The review focuses heavily on Russia and China's nuclear programs. For several years, Russia has transitioned from the old "bigger is better" Soviet nuclear policy to one which employs smaller tactical battlefield nukes. These weapons, while not nearly as potent as the bombs in previous generations, are just as concerning considering Russian leaders haven't ruled out using them in conventional fights. If Moscow took that step, it would put the U.S. in an extremely difficult position. Historically, the theory of "mutually assured destruction" (M.A.D.) has prevented either side from using nukes. That said, the nuclear weapons of the Cold War era were strategic in nature, meaning they carried extremely large and destructive payloads. Since tactical nukes are not as potent, M.A.D. doesn't necessarily apply.

"Moscow apparently believes that the United States is unwilling to respond to Russian employment of tactical nuclear weapons with strategic weapons," according to an executive summary of the review.

But the review makes it clear that the U.S. will continue to use nuclear weapons as a deterrent, and that it is committed to defending allies under its protective "nuclear umbrella."

Regarding China, the review emphasizes the need for engagement. The U.S. has treaties in existence with Russia which aim to decrease the nuclear threat overall. That historical cooperation doesn't exist with China.

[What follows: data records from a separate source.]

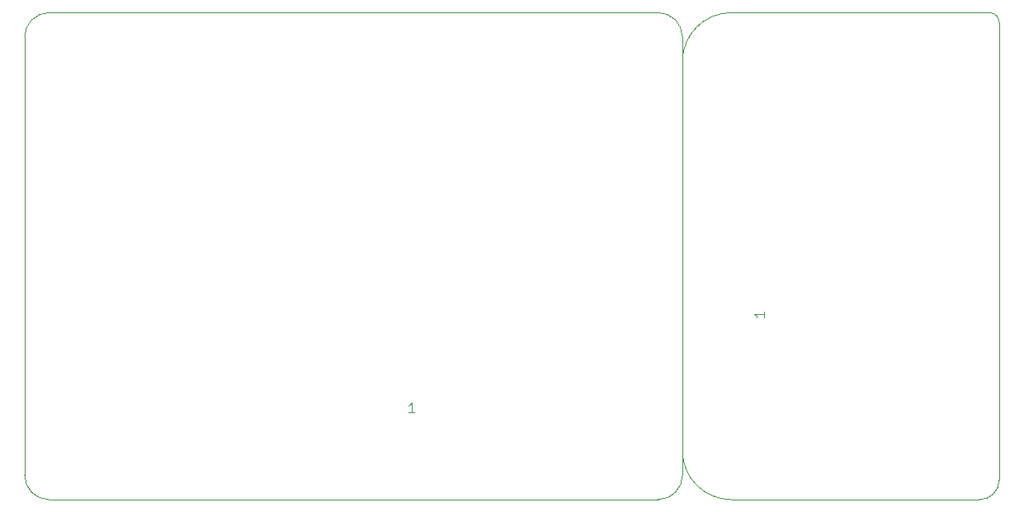
<source format=gm1>
G04 #@! TF.GenerationSoftware,KiCad,Pcbnew,(5.1.4)-1*
G04 #@! TF.CreationDate,2020-01-01T20:20:34-05:00*
G04 #@! TF.ProjectId,Board,426f6172-642e-46b6-9963-61645f706362,rev?*
G04 #@! TF.SameCoordinates,Original*
G04 #@! TF.FileFunction,Profile,NP*
%FSLAX46Y46*%
G04 Gerber Fmt 4.6, Leading zero omitted, Abs format (unit mm)*
G04 Created by KiCad (PCBNEW (5.1.4)-1) date 2020-01-01 20:20:34*
%MOMM*%
%LPD*%
G04 APERTURE LIST*
%ADD10C,0.050000*%
G04 APERTURE END LIST*
D10*
X162800000Y-63360000D02*
X162800000Y-103360000D01*
X194300000Y-58360000D02*
X167800000Y-58360000D01*
X195300000Y-106360000D02*
X195300000Y-59360000D01*
X193300000Y-108360000D02*
X167800000Y-108360000D01*
X97800000Y-58360000D02*
X160300000Y-58360000D01*
X95300000Y-105860000D02*
X95300000Y-60860000D01*
X160300000Y-108360000D02*
X97800000Y-108360000D01*
X162800000Y-105860000D02*
X162800000Y-103360000D01*
X162800000Y-60860000D02*
X162800000Y-63360000D01*
X95300000Y-60860000D02*
G75*
G02X97800000Y-58360000I2500000J0D01*
G01*
X162800000Y-63360000D02*
G75*
G02X167800000Y-58360000I5000000J0D01*
G01*
X167800000Y-108360000D02*
G75*
G02X162800000Y-103360000I0J5000000D01*
G01*
X195300000Y-106360000D02*
G75*
G02X193300000Y-108360000I-2000000J0D01*
G01*
X194300000Y-58360000D02*
G75*
G02X195300000Y-59360000I0J-1000000D01*
G01*
X162800000Y-105860000D02*
G75*
G02X160300000Y-108360000I-2500000J0D01*
G01*
X97800000Y-108360000D02*
G75*
G02X95300000Y-105860000I0J2500000D01*
G01*
X160300000Y-58360000D02*
G75*
G02X162800000Y-60860000I0J-2500000D01*
G01*
X135285714Y-99412380D02*
X134714285Y-99412380D01*
X135000000Y-99412380D02*
X135000000Y-98412380D01*
X134904761Y-98555238D01*
X134809523Y-98650476D01*
X134714285Y-98698095D01*
X171152380Y-89044285D02*
X171152380Y-89615714D01*
X171152380Y-89330000D02*
X170152380Y-89330000D01*
X170295238Y-89425238D01*
X170390476Y-89520476D01*
X170438095Y-89615714D01*
M02*

</source>
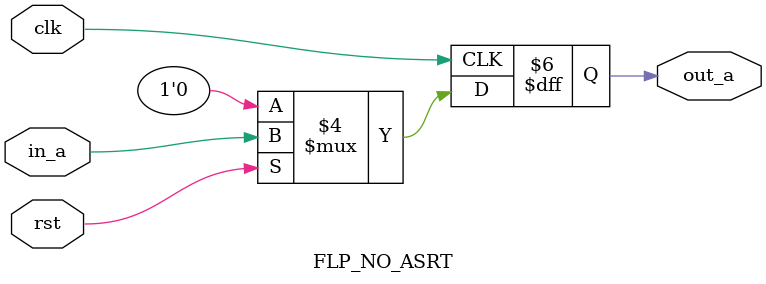
<source format=v>
module FLP_NO_ASRT (clk, rst, in_a, out_a);
   input clk, rst;
   input in_a;
   output reg out_a;

   always@(posedge clk)
   begin
      if(!rst)
      out_a <= 1'b0;
      else
      out_a <= in_a;
   end
endmodule


</source>
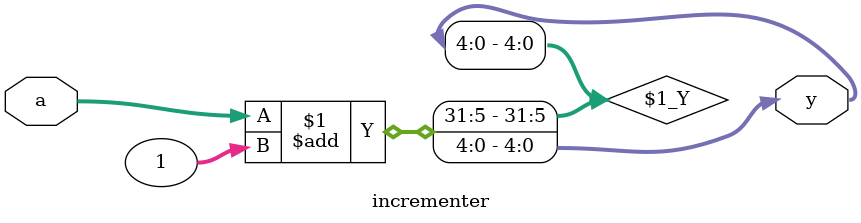
<source format=v>
/* Reiner Dizon
 * Simple 8-bit microprocessor (MP-8)
 * Incrementer Module
 */
module incrementer (input [4:0] a, output [4:0] y);
	assign y = a + 1; // takes 5-bit input and adds 1, used for PC
endmodule

</source>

"We continue to seek dialogue with China to enhance our understanding of our respective nuclear policies, doctrine, and capabilities," says the executive summary. "To improve transparency; and to help manage the risks of miscalculation and misperception."

In order to counter these threats, the review calls for a modernization of the U.S. nuclear arsenal and its command and control capabilities. U.S. nuclear weapons are dated, and the systems that control them are practically ancient. The review does not call for an increase in the nuclear arsenal, instead, it aims to make it more flexible. For example, it calls for lowering the explosive power of some submarine weapons. Additionally, it calls for bringing back nuclear sea based cruise missiles. Brouillette also noted the importance of modernizing nuclear facilities and laboratories.

Overall, the review seems to maintain the deterrent factor in the modern age.

"Maintaining an effective nuclear deterrent is much less expensive than fighting a war that we were unable to deter," said Secretary of Defense James Mattis.